After conducting stability experiments, we found that all steroids could be well preserved in serum for 72 h at 25°C, 7 d at 4°C, and 60 d at −80°C, and the changes in steroid concentrations were within 10% of theoretical concentrations after three freeze-thaw cycles. Posttreatment stability experiments showed that the final products were stable for 24 h at 4°C and 25°C.

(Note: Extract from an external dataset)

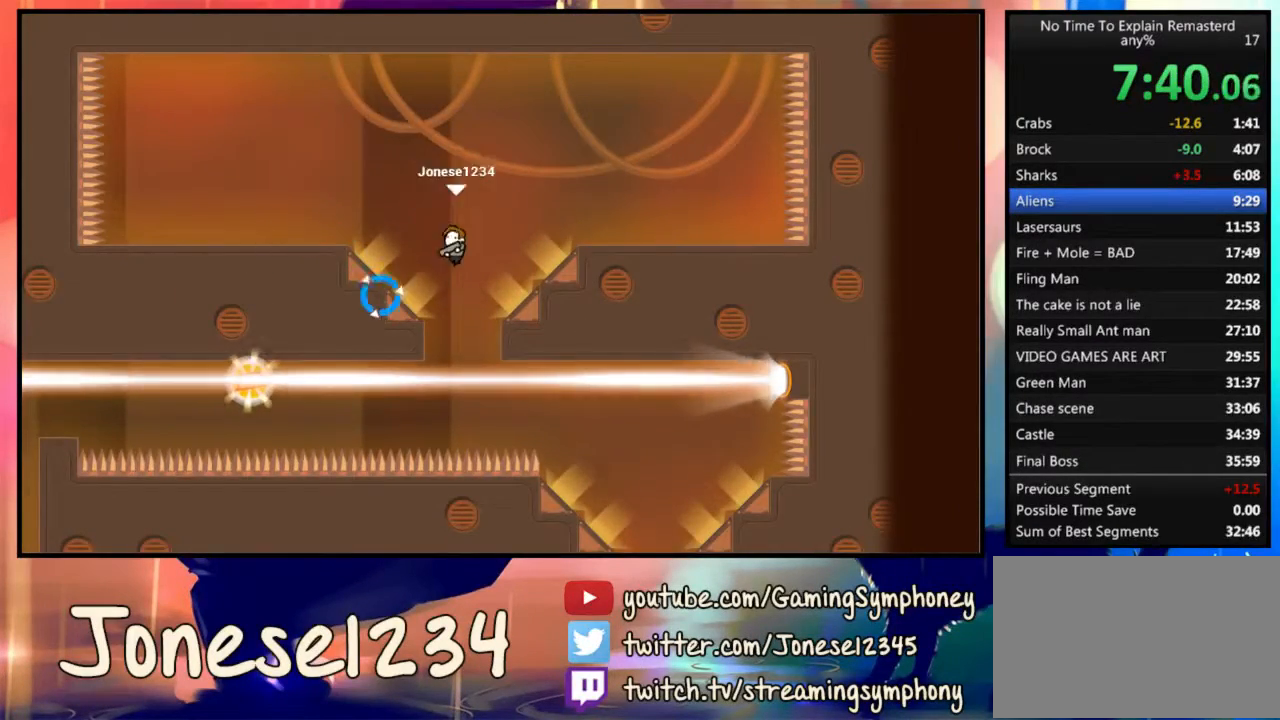
{"keys": [], "mouse": [], "events": [[100, "a", "up"]]}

Traceability from certified reference materials

After measuring the certified reference materials and comparing the measured values with certified values at different levels, we found that there were limited biases (−10.7% to 10.5%) between the measured values of our developed method and the certified values in the SRM and BCR reference materials (Table 5) and the MassCheck Steroid Panel Serum Control (Table 6). These results show the high accuracy of our methods.

TABLE 5.

Certified and measured values of steroids in the SRM and BCR reference materials

Analytes	Levels	Certified Value	Measured Value (n = 3)	Bias	CV
		ng/ml		%
E2	BCR 576	0.031	0.028 ± 0.001	−9.7	3.6
	BCR 577	0.188	0.171 ± 0.006	−9.0	3.3
	BCR 578	0.364	0.381 ± 0.015	4.6	3.8
Testosterone	SRM 971F	0.277	0.264 ± 0.014	−4.8	5.1
	SRM 971M	6.425	6.186 ± 0.338	−3.7	5.5
Progesterone	SRM 971F	1.946	1.828 ± 0.180	−6.0	9.8
	SRM 971M	0.041	0.037 ± 0.002	−9.8	2.7
COR	SRM 971F	90.786	82.822 ± 3.056	−8.7	3.69
	SRM 971M	107.738	98.977 ± 3.398	−8.1	3.43

TABLE 6.

Certified and measured values of steroids in the MassCheck® Steroid Panel Serum Control

Analytes	Levels	Certified Value	Measured Value (n = 3)	Bias	CV
		ng/ml		%
Testosterone	Level 1	0.202	0.192 ± 0.013	−5.1	7.0
	Level 2	1.51	1.450 ± 0.089	−3.9	6.1
	Level 3	7.85	7.703 ± 0.199	−1.9	2.6
E2	Level 1	0.084	0.075 ± 0.006	−10.3	7.3
	Level 2	0.425	0.392 ± 0.013	−7.7	3.4
	Level 3	2.63	2.452 ± 0.075	−6.8	3.0
Progesterone	Level 1	0.352	0.314 ± 0.023	−10.7	7.2
	Level 2	3.24	3.051 ± 0.113	−5.8	3.7
	Level 3	15.9	16.720 ± 1.031	5.2	6.2
17OHP	Level 1	0.304	0.314 ± 0.033	3.3	10.5
	Level 2	1.52	1.457 ± 0.093	−4.2	6.4
	Level 3	9.18	8.530 ± 0.425	−7.1	5.0
COR	Level 1	25.1	23.153 ± 1.569	−7.8	6.8
	Level 2	59.8	55.91 ± 2.95	−6.5	5.3
	Level 3	175	168.5 ± 11.5	−3.7	6.8
CORT	Level 1	0.797	0.722 ± 0.043	−9.4	6.0
	Level 2	3.98	3.767 ± 0.316	−5.4	8.4
	Level 3	28.7	26.26 ± 2.26	−8.5	8.6
DOC	Level 1	0.286	0.307 ± 0.010	7.5	3.3
	Level 2	1.44	1.353 ± 0.040	−6.0	3.0
	Level 3	9.40	8.787 ± 0.198	−6.5	2.26
DHEA	Level 1	2.13	2.193 ± 0.131	2.9	5.9
	Level 2	12.4	11.437 ± 1.072	−7.8	9.4
	Level 3	41.0	38.20 ± 1.25	−6.8	3.3
AD	Level 1	0.315	0.33 ± 0.01	4.8	3.0
	Level 2	1.26	1.198 ± 0.033	−4.9	2.78
	Level 3	10.3	9.63 ± 0.31	−6.5	3.3

Clinical application

Pregnancy is a special period for women. During this period, steroids are of particular importance for normal pregnancy, and the concentrations of many steroids undergo great changes. In this study, we enrolled 30 singleton second-trimester pregnant women and analyzed their steroid metabolome using the proposed LC/MS/MS method. The separation efficiency remained excellent during real sample detection, and chromatograms of steroids in serum samples of pregnant women are shown in Fig. 4. The baseline characteristics and steroid concentrations are listed in Table 7.

Fig. 4.

Chromatographic separation of steroids in serum samples from pregnant women, including the respective m/z ratio of the quantifier ion. Asterisks indicate the target peak.

TABLE 7.

Baseline characteristics and steroid concentrations of pregnant women

Variables	Mean ± SD	Range
Ages (years)	31.68 ± 4.95	24–40
Gestational age (weeks)	17.26 ± 2.46	12.43–22.86
Steroids (ng/ml)
Testosterone	0.56 ± 0.17	0.32–0.98
E2	4.64 ± 1.37	2.30–7.64
DHEA	6.37 ± 3.29	2.01–14.01
COR	143.34 ± 49.86	55.68–233.59
CORT	3.71 ± 3.35	0.37–11.66
E3	1.09 ± 0.73	0.17–3.58
Preg	2.01 ± 0.56	1.10–3.57
17OHPreg	0.24 ± 0.19	0.03–0.75
17OHP	2.60 ± 1.05	1.35–6.09
AD	1.74 ± 1.42	0.31–7.66
Progesterone	67.61 ± 15.12	30.50–95.04
DOC	0.82 ± 0.35	0.41–1.94

CONCLUSION

In summary, this LC/MS/MS method describes a reliable and sensitive assay based on acylation derivatization for steroid metabolome that possesses high accuracy and requires very low serum consumption. This method was successfully applied in a steroid metabolome analysis of pregnant women and is a promising avenue for future research on steroid metabonomics.